Words by Mikaila Brown, Photos by Jason Eric Hardwick for Brother Vellies—
“Everybody haffi ask weh mi get mi Clarks”
In his 2010 hit song “Clarks,” Vybz Kartel outlines the official outfit for an original “badman” down to the footwear. His shoes, the ubiquitous Clarks, are so attractive that everyone wants to know where he got them. The answer to this question might be more complicated than initially thought.
Clarks are a popular brand of shoe that originated in England in 1825. By the 1960’s, Clarks—and specifically the Desert Boot, a chukka shoe with a sole crepe developed by Nathan Clark after shoes worn by British troops in North Africa during World War II— had become the most sought-after footwear for young Jamaican men. Its continued popularity has since made it as Jamaican as mesh tops, bun and cheese, and kalooki.
Ask any Jamaican where they got their Clarks, and you’d expect to hear England or America. But the answer might actually be Namibia. In fact, Namibians created a shoe exactly like desert boots as far back as the 1600s. Called “Vellies”—short for “Velskeon”—these shoes, made from durable kudu skins, were originally worn by the Khoikhoi tribe before being adopted by the British.

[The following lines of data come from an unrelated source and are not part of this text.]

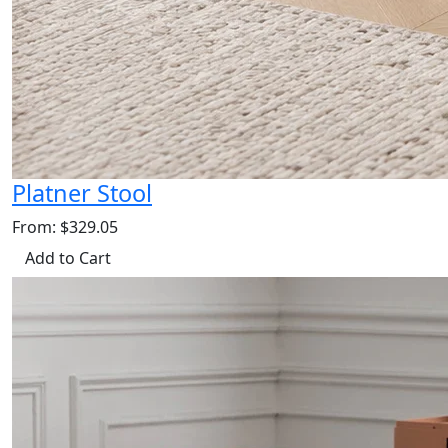
Platner Stool
From: $329.05
Add to Cart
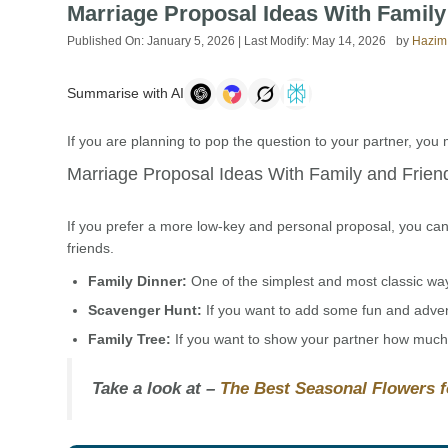
Marriage Proposal Ideas With Famil
Published On:
January 5, 2026
| Last Modify:
May 14, 2026
by
Hazim
Summarise with AI
If you are planning to pop the question to your partner, you 
Marriage Proposal Ideas With Family and Frien
If you prefer a more low-key and personal proposal, you can 
friends.
Family Dinner:
One of the simplest and most classic ways 
Scavenger Hunt:
If you want to add some fun and advent
Family Tree:
If you want to show your partner how much y
Take a look at –
The Best Seasonal Flowers 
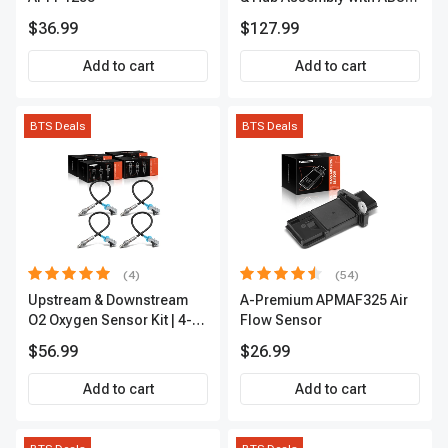
sensor
$36.99
$127.99
Add to cart
Add to cart
BTS Deals
BTS Deals
(4)
(54)
Upstream & Downstream
A-Premium APMAF325 Air
O2 Oxygen Sensor Kit | 4-
Flow Sensor
Pc Direct-Fit | Heated | A-
$56.99
$26.99
Premium OS180
Add to cart
Add to cart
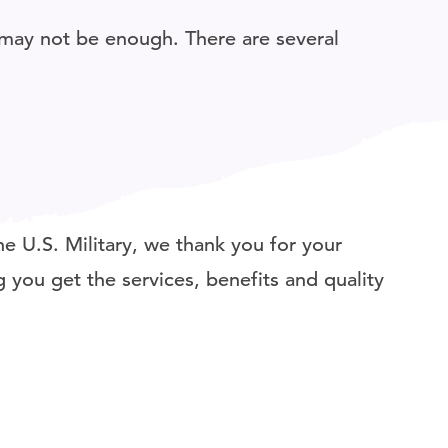
may not be enough. There are several
e U.S. Military, we thank you for your
 you get the services, benefits and quality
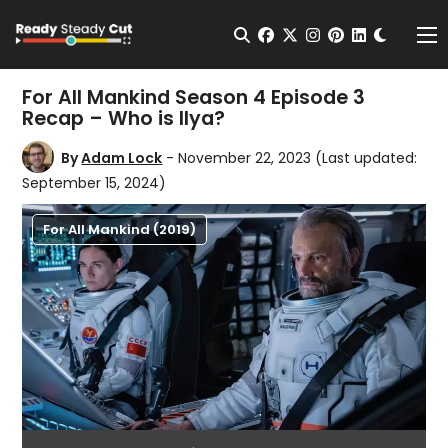
Change t
Open Search
facebook
twitter
instagram
pinterest
linkedin
Me
For All Mankind Season 4 Episode 3
Recap – Who is Ilya?
By
Adam Lock
- November 22, 2023
(Last updated:
September 15, 2024)
For All Mankind (2019)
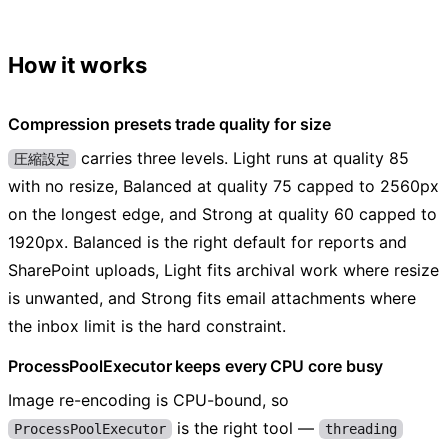
How it works
Compression presets trade quality for size
carries three levels. Light runs at quality 85
圧縮設定
with no resize, Balanced at quality 75 capped to 2560px
on the longest edge, and Strong at quality 60 capped to
1920px. Balanced is the right default for reports and
SharePoint uploads, Light fits archival work where resize
is unwanted, and Strong fits email attachments where
the inbox limit is the hard constraint.
ProcessPoolExecutor keeps every CPU core busy
Image re-encoding is CPU-bound, so
is the right tool —
ProcessPoolExecutor
threading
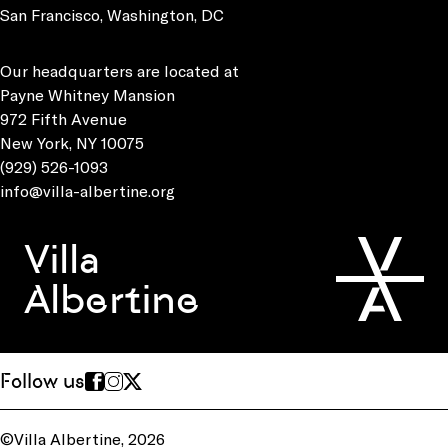
San Francisco, Washington, DC
Our headquarters are located at
Payne Whitney Mansion
972 Fifth Avenue
New York, NY 10075
(929) 526-1093
info@villa-albertine.org
Villa
Albertine
Follow us
©Villa Albertine, 2026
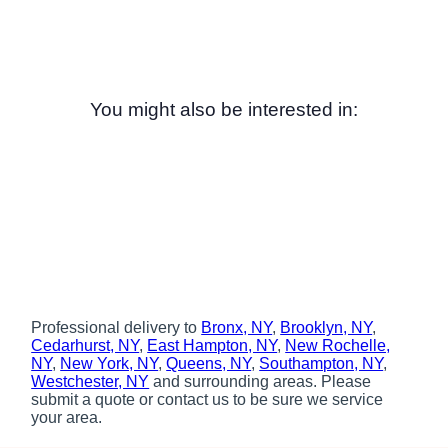
You might also be interested in:
Professional delivery to
Bronx, NY
,
Brooklyn, NY
,
Cedarhurst, NY
,
East Hampton, NY
,
New Rochelle,
NY
,
New York, NY
,
Queens, NY
,
Southampton, NY
,
Westchester, NY
and surrounding areas. Please
submit a quote or contact us to be sure we service
your area.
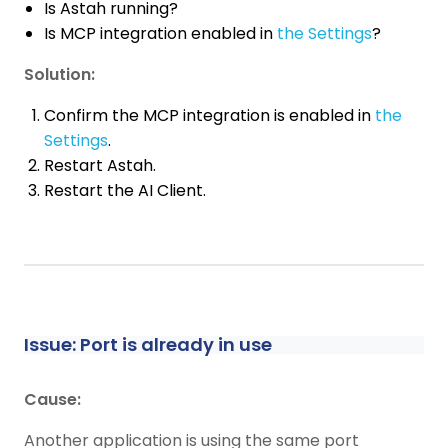
Is Astah running?
Is MCP integration enabled in
the Settings
?
Solution:
Confirm the MCP integration is enabled in
the
Settings
.
Restart Astah.
Restart the AI Client.
Issue: Port is already in use
Cause:
Another application is using the same port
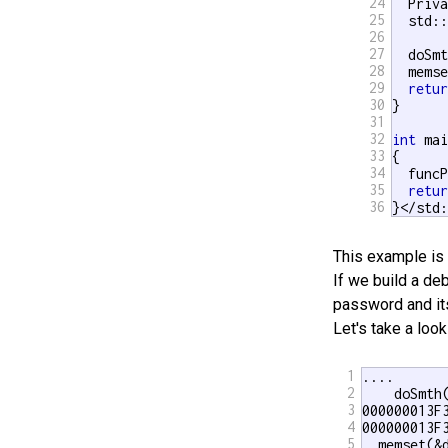
24
  Priva
25
  std::
26
27
  doSmt
28
  mems
29
retu
30
}

31
32
int
 mai
33
{

34
  funcP
35
retu
36
}</std
This example is 
If we build a deb
password and its
Let's take a loo
1
.... 

2
    doSmth(
3
000000013F
4
000000013F
5
  memset(&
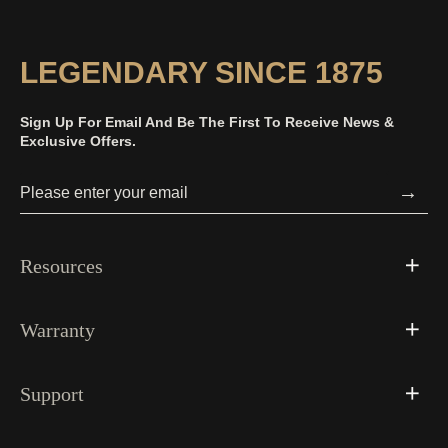
LEGENDARY SINCE 1875
Sign Up For Email And Be The First To Receive News &
Exclusive Offers.
→
Resources
Warranty
Support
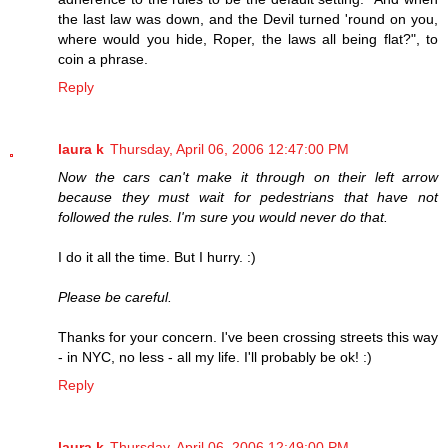
the last law was down, and the Devil turned 'round on you,
where would you hide, Roper, the laws all being flat?", to
coin a phrase.
Reply
laura k
Thursday, April 06, 2006 12:47:00 PM
Now the cars can't make it through on their left arrow
because they must wait for pedestrians that have not
followed the rules. I'm sure you would never do that.
I do it all the time. But I hurry. :)
Please be careful.
Thanks for your concern. I've been crossing streets this way
- in NYC, no less - all my life. I'll probably be ok! :)
Reply
laura k
Thursday, April 06, 2006 12:49:00 PM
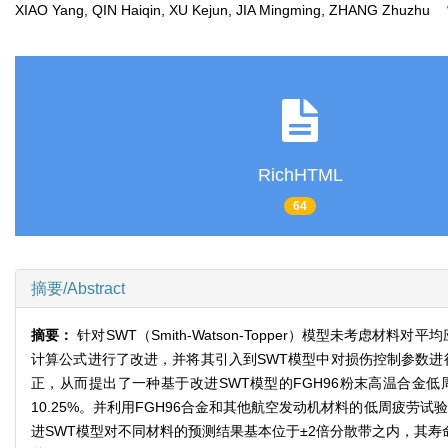
XIAO Yang, QIN Haiqin, XU Kejun, JIA Mingming, ZHANG Zhuzhu
RichHTML
64
摘要/Abstract
摘要：
针对SWT（Smith-Watson-Topper）模型未考
计算公式进行了改进，并将其引入到SWT模型中对损伤控制参数进行了
正，从而提出了一种基于改进SWT模型的FGH96粉末高温合金
10.25%。并利用FGH96合金和其他航空发动机材料的低周疲劳
进SWT模型对不同材料的预测结果基本位于±2倍分散带之内，其寿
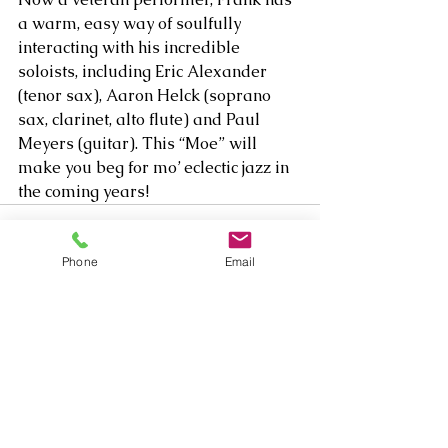
a warm, easy way of soulfully 
interacting with his incredible 
soloists, including Eric Alexander 
(tenor sax), Aaron Helck (soprano 
sax, clarinet, alto flute) and Paul 
Meyers (guitar). This “Moe” will 
make you beg for mo’ eclectic jazz in 
the coming years!
Phone
Email
Comments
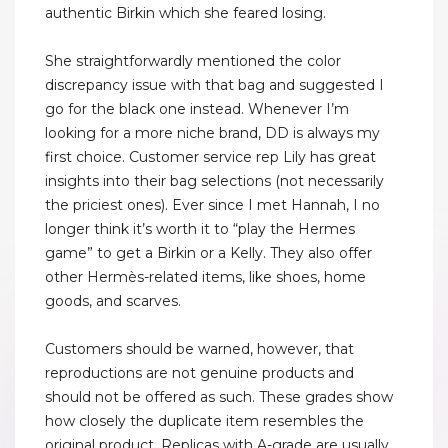
authentic Birkin which she feared losing.
She straightforwardly mentioned the color
discrepancy issue with that bag and suggested I
go for the black one instead. Whenever I’m
looking for a more niche brand, DD is always my
first choice. Customer service rep Lily has great
insights into their bag selections (not necessarily
the priciest ones). Ever since I met Hannah, I no
longer think it’s worth it to “play the Hermes
game” to get a Birkin or a Kelly. They also offer
other Hermès-related items, like shoes, home
goods, and scarves.
Customers should be warned, however, that
reproductions are not genuine products and
should not be offered as such. These grades show
how closely the duplicate item resembles the
original product. Replicas with A-grade are usually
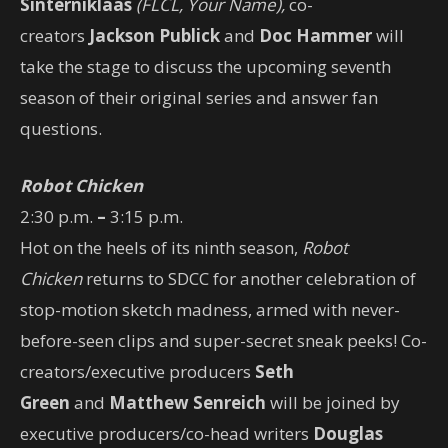
Sinterniklaas
(FLCL, Your Name),
co-
creators
Jackson Publick
and
Doc Hammer
will
take the stage to discuss the upcoming seventh
season of their original series and answer fan
questions.
Robot Chicken
2:30 p.m.
–
3:15 p.m.
Hot on the heels of its ninth season,
Robot
Chicken
returns to SDCC for another celebration of
stop-motion sketch madness, armed with never-
before-seen clips and super-secret sneak peeks! Co-
creators/executive producers
Seth
Green
and
Matthew Senreich
will be joined by
executive producers/co-head writers
Douglas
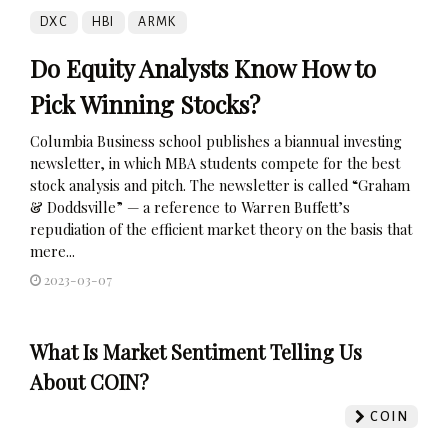
DXC
HBI
ARMK
Do Equity Analysts Know How to
Pick Winning Stocks?
Columbia Business school publishes a biannual investing
newsletter, in which MBA students compete for the best
stock analysis and pitch. The newsletter is called “Graham
& Doddsville” — a reference to Warren Buffett’s
repudiation of the efficient market theory on the basis that
mere...
2023-03-07
What Is Market Sentiment Telling Us
About COIN?
COIN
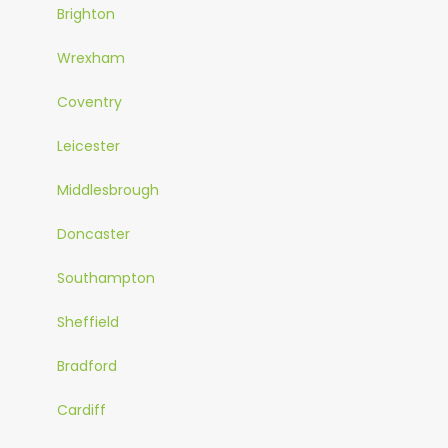
Brighton
Wrexham
Coventry
Leicester
Middlesbrough
Doncaster
Southampton
Sheffield
Bradford
Cardiff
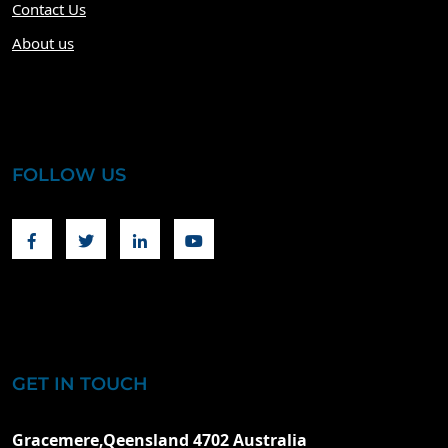
Contact Us
About us
FOLLOW US
Facebook
Twitter
Linkedin
Youtube
GET IN TOUCH
Gracemere,Qeensland 4702 Australia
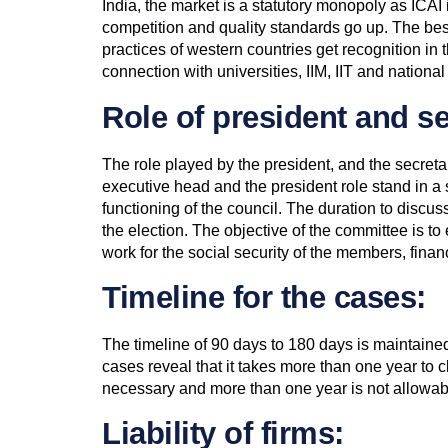
India, the market is a statutory monopoly as ICAI
competition and quality standards go up. The best
practices of western countries get recognition in th
connection with universities, IIM, IIT and national
Role of president and se
The role played by the president, and the secreta
executive head and the president role stand in a
functioning of the council. The duration to discus
the election. The objective of the committee is t
work for the social security of the members, fina
Timeline for the cases:
The timeline of 90 days to 180 days is maintained 
cases reveal that it takes more than one year to c
necessary and more than one year is not allowab
Liability of firms:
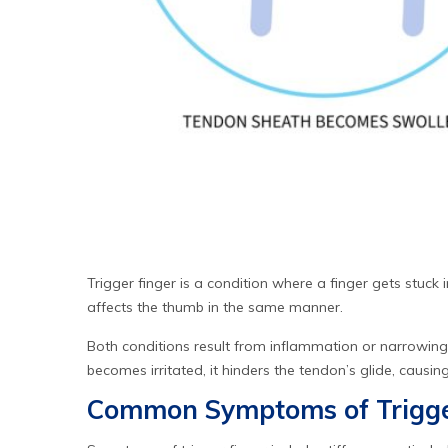
Trigger finger is a condition where a finger gets stuck i
affects the thumb in the same manner.
Both conditions result from inflammation or narrowing
becomes irritated, it hinders the tendon’s glide, causin
Common Symptoms of Trigge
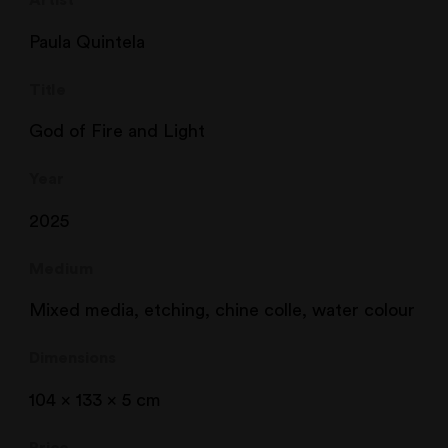
Artist
Paula Quintela
Title
God of Fire and Light
Year
2025
Medium
Mixed media, etching, chine colle, water colour
Dimensions
104 x 133 x 5 cm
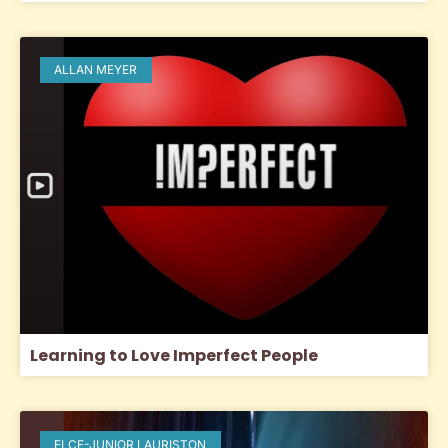
ALLAN MEYER
Learning to Love Imperfect People
ELCE-JUNIOR LAURISTON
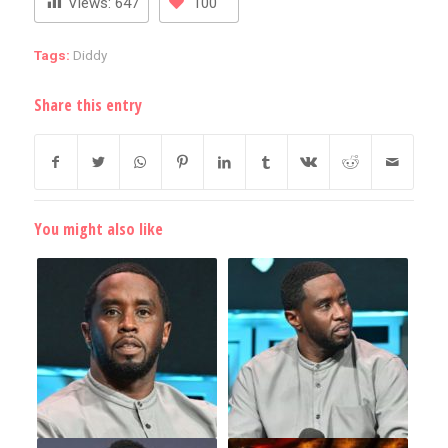
Views:
647
100
Tags:
Diddy
Share this entry
You might also like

How a traditional shoe from a small tribe in Southern Africa ends up becoming a shoe tradition in Jamaica brings new meaning to the term Triangular Trade. There’s no concrete proof that Clarks (which makes its desert boots from”hard” leather and “soft” suede, as noted by Kartel in “Clarks”) are the sartorial descendants of Vellies, but these pictures—taken by photographer Jason Eric Hardwick for Brother Vellies, a Brooklyn-based company that has begun importing “vellies” handmade in Swakopmund, Namibia—show a remarkable likeness, not only in the style of the shoe, but also the swagger of the wearer.
The Brother Vellies are a truly beautiful shoe. For Clarks enthusiasts, the African style additions of authentic fur details, animal prints and bright colors contribute to a new and edgier dimension to the shoe. Funny enough, Brother Vellies seem more contemporary than conservative, old-world Clarks. For a shoe with a deeper history, there is something new and fresh about Brother Vellies. Though they came first, they feel like desert boots with a fashion-forward twist.